聞いていて恥ずかしくなるほど真っ直ぐな言葉と視線を投げられて、体の芯がかあっと熱くなる。

けれど隼桐の手も微笑みも、生きているとはとても思えない冷たさで、鷹華の体を一瞬駆け巡った火照りはすぐにどこかへ消えてしまう。

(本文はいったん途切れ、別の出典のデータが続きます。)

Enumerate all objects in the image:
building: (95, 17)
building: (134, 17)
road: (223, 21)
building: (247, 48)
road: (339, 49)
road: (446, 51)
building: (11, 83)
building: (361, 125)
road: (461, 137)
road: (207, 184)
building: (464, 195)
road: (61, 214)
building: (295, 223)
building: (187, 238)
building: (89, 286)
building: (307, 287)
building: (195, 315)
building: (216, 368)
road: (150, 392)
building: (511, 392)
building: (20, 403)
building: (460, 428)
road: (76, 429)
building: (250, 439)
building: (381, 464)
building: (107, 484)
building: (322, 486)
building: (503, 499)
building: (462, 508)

その周りで客達はまだ鷹華の先程の曲芸をはやし立てている。

「よっ!それでこそ鷹華ちゃん!そこらのつまらんとは訳が違うぜ!」
「頑張れヤ、!」

そのヤジに、一瞬、隼桐の目が悲しそうに歪んだ気がした。

「おっ!そこらのつまらんガラクタ、ってのは手前ェのことか?」
「おう、何だと?何か言ったかそこの急須アタマ!」
「何でェやんのかこのぼんぼり腹が!」

さっきまでとは別の方向に色めき立ちだした店内に、もーーーみんな一言多いんだから、と溜息をついて、隼桐は厨房へ戻っていく。

「厨房は私がやるから、接客は鷹華の担当ね」というのが隼桐との約束なので、鷹華は仕方なく、騒ぎ放題の客達をどうにか落ち着かせるべく、ぐるりと店内を見渡す。

畳の上では、掛け合い通り「急須の形をした頭」の男と、「ぼんぼりみたいな腹」の男が睨み合っている。

ぼんぼり腹の男がお腹をゆさゆさ揺らせば走馬灯の影絵が店内を駆け回り、急須アタマの男が逆上すれば茶の良い香りがして、店内はやんややんやの大合唱。

それは、もうこの町で何度も繰り返した「日常」だ。

店の入り口側から「お団子ひとつ!」と声をあげている、一つ目の唐傘親子も。
「おう喧嘩はよしとけ」と割って入って武器代わりに振り回されている欠けた柄杓も。
隅の方で「ところでこれは隣の国で聞いた話なんだがな…」とぶつぶつ呟いている色褪せた吹き流しも。
店の外に出れば、舟に乗った櫂が交代で水を掻いていて、商売中の降売はまな板の体で器用に歩いていることも。


そう、ここは、長い間大切にされた道具が最期に行き着く場所――付喪神達の町。

鷹華はこの町でたった一人の「人間」として、暮らしていた。